I've been thinking a lot lately about what I will argue is a a fundamental problem facing traditional computational approaches in solving some of the really interesting problems (e.g. for me the neurobiological basis for consciousness, but also protein folding/drug design, factoring large numbers, etc), namely that traditional linear approaches to solving problems one micro-computation at a time will never model a protein or a brain.

While thinking/Googling/doodling about the question I hit upon a couple of interesting articles: Low-Power Chips to Model a Billion Neurons and The CIA and Jeff Bezos Bet on Quantum Computing.

Logicization of mathematics and the development of modern digital computers have obviously allowed powerful investigations.  The Furber article pulls together some of the most salient pieces of information that demonstrate that all of this firepower is dwarfed by the firepower of the brain and also starts to get to the how of it - namely parallelization.

However, I'm not sure that building the model suggested by Furber is the right approach.  Getting rid of "the expectation of deterministic operation" is important, but even if you're getting the "right" outputs (accurately modeling a system) you may not understand how you achieved that result.  Put it another way: if we have a situation where (a) we've built a system "empirically, not just following the theory" (either in the form of a quantum computer or with massively parallelized analog circuits) and  (b) it can solve the problems that we pose to it, I ask: do we understand the system any better for having built the model?

The answer, I suppose, is that once you have a model, you can start poking and picking at it.  But it is likely that a model system of sufficient complexity to recapitulate the entire system under study just brings you back around to the same problem you started out with.  Or, more likely still, that you'll never actually get the system to do anything meaningful because you don't know how to set the initial state conditions out of an impossibly large set of state spaces to choose from.

Quantum computers offer the theoretical possibility of exploring this vast state space, if and when such computers are invented.  (Reading about quantum computers veered me off to the Church–Turing thesis, which has the amusing property of being " 'a somewhat vague intuitive one'.  Thus, the thesis, although it has near-universal acceptance, cannot be formally proven.")
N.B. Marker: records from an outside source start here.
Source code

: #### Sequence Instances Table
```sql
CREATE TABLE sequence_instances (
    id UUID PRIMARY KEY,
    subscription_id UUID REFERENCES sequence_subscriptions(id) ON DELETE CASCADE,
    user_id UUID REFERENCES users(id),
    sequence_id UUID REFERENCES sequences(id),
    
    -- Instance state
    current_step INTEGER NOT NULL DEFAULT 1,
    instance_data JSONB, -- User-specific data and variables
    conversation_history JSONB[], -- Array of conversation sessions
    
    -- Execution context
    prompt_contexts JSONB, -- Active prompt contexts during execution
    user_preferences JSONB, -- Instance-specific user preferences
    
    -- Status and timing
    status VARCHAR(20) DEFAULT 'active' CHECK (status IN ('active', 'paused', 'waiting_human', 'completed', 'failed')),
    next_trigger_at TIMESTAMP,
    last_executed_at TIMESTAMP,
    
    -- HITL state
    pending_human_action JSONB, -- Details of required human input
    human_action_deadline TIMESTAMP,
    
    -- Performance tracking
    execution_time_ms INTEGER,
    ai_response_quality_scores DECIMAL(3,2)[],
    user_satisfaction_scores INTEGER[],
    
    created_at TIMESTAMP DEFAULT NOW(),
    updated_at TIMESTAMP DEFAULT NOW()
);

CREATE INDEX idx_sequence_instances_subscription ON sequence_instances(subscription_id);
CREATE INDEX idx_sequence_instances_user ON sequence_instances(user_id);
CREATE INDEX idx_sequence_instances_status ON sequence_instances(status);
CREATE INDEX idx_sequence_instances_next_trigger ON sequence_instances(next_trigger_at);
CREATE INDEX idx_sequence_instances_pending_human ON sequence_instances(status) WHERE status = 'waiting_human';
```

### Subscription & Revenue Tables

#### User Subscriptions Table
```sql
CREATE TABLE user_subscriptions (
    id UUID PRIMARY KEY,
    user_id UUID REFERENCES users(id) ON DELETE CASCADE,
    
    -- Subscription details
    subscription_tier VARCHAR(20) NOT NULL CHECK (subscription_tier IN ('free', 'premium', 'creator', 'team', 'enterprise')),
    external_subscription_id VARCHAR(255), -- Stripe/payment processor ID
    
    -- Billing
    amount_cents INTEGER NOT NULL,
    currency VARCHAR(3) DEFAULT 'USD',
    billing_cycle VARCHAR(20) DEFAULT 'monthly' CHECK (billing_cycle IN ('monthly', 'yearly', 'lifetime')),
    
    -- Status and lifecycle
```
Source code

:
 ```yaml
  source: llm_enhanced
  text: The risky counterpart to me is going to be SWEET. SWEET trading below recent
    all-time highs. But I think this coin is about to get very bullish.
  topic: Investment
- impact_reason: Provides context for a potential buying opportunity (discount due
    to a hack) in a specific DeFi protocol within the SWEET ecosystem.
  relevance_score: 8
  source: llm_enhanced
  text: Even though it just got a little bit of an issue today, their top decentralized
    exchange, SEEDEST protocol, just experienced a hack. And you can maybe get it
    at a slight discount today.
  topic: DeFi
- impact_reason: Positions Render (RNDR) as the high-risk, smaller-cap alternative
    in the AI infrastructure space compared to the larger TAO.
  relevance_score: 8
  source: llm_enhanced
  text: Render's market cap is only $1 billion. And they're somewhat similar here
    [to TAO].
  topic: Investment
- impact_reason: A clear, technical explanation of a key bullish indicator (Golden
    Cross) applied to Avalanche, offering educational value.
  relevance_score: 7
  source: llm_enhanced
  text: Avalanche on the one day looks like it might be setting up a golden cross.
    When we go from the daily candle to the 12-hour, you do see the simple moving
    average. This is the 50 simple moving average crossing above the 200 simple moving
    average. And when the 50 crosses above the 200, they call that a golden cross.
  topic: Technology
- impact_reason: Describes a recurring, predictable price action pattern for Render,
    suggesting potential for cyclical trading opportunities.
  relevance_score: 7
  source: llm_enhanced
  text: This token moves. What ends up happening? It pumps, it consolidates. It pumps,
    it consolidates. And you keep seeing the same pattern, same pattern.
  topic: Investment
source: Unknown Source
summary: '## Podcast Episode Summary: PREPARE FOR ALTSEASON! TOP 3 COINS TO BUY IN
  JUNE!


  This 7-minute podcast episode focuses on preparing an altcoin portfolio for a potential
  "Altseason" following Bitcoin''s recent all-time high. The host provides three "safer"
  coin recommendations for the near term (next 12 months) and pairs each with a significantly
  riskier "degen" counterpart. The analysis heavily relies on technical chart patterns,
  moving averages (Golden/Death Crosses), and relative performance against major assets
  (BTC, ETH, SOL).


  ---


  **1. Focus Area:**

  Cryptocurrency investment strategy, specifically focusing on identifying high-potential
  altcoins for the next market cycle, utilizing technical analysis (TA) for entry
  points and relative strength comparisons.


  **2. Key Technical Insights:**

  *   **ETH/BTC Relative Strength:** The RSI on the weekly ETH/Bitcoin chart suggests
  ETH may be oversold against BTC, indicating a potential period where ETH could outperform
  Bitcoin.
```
Well, I'm on OB call tonight and I keep getting interrupted, so I'll get back to this at some point soon.  But I'm pretty happy with what I've laid out so far.

On your marks...

posted Dec 22, 2013, 12:17 PM by Vikas Shah

Today is the 22nd of December, a Sunday, and I'm sitting around the house sick as a dog.  Over the past few weeks, I've been thinking about the position I've found myself in at age 37.  In truth, there's very little I can complain about.  I love my wife, I love my house, we've got a little girl on the way...  The problem is that I'm not really loving the thing I spend the vast majority of my time doing - anesthesia - on a daily basis.  I do love it when I get what I'm going to call a big win - the kind of case that's really hard and where, at the end of the day, I *know* I've helped save a life.  Apart from that, the day-in day-out is feeling like a bit of a grind.  Just so we're all clear, I'm under no illusion that this is anything but a First World Problem, and I really *really* have no business complaining.

Anyway, having ditched the academic route for a private practice gig which was just sold out from underneath me, I'm trying to figure out the next steps I need to take in order to be fulfilled and happy in my professional life as well as my personal life.  The blog is a vehicle for hashing out some ideas, and also a mechanism to practice writing.  I think I'd enjoy writing, but I've never felt exceptionally good about anything I've written.  In fact, most of it is hashed together and kludgy.  On the other hand, I haven't really spent a lot of time practicing my writing.  Call this blog the first steps towards that 10,000 hours you need to get really good at something.  (Or so says Malcolm Gladwell.)